* [To do]: Go to the line containing "erhalten! - möchten." in the records below. Repeat it and the lines after it exactly, all the way to the end.

* [Data to process]:
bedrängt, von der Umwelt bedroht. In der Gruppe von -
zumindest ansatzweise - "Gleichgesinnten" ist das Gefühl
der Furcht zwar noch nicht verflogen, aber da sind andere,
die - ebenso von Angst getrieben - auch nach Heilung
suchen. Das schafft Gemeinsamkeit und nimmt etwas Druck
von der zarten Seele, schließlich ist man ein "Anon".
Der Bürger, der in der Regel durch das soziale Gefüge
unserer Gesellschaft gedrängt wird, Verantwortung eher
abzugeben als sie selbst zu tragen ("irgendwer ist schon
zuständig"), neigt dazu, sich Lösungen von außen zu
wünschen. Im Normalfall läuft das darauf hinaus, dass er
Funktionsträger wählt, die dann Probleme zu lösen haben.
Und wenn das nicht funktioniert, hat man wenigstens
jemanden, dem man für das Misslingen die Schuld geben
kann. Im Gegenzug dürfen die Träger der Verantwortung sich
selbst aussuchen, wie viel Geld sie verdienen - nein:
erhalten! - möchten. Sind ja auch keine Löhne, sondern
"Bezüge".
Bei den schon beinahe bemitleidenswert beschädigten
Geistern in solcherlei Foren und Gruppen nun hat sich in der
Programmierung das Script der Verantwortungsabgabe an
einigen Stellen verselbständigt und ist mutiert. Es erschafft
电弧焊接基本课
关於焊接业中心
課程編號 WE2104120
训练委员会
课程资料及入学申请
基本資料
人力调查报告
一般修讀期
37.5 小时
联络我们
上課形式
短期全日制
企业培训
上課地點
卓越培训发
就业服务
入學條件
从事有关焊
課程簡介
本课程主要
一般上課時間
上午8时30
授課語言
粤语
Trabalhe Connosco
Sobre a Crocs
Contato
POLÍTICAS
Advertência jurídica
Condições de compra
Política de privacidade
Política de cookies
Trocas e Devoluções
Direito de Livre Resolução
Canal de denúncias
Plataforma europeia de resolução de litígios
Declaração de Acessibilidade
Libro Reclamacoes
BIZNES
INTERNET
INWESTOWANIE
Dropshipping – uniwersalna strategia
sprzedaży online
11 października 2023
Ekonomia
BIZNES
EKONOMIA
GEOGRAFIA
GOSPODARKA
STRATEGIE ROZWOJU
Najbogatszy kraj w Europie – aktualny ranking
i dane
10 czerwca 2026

* [Task response]:
erhalten! - möchten. Sind ja auch keine Löhne, sondern
"Bezüge".
Bei den schon beinahe bemitleidenswert beschädigten
Geistern in solcherlei Foren und Gruppen nun hat sich in der
Programmierung das Script der Verantwortungsabgabe an
einigen Stellen verselbständigt und ist mutiert. Es erschafft
电弧焊接基本课
关於焊接业中心
課程編號 WE2104120
训练委员会
课程资料及入学申请
基本資料
人力调查报告
一般修讀期
37.5 小时
联络我们
上課形式
短期全日制
企业培训
上課地點
卓越培训发
就业服务
入學條件
从事有关焊
課程簡介
本课程主要
一般上課時間
上午8时30
授課語言
粤语
Trabalhe Connosco
Sobre a Crocs
Contato
POLÍTICAS
Advertência jurídica
Condições de compra
Política de privacidade
Política de cookies
Trocas e Devoluções
Direito de Livre Resolução
Canal de denúncias
Plataforma europeia de resolução de litígios
Declaração de Acessibilidade
Libro Reclamacoes
BIZNES
INTERNET
INWESTOWANIE
Dropshipping – uniwersalna strategia
sprzedaży online
11 października 2023
Ekonomia
BIZNES
EKONOMIA
GEOGRAFIA
GOSPODARKA
STRATEGIE ROZWOJU
Najbogatszy kraj w Europie – aktualny ranking
i dane
10 czerwca 2026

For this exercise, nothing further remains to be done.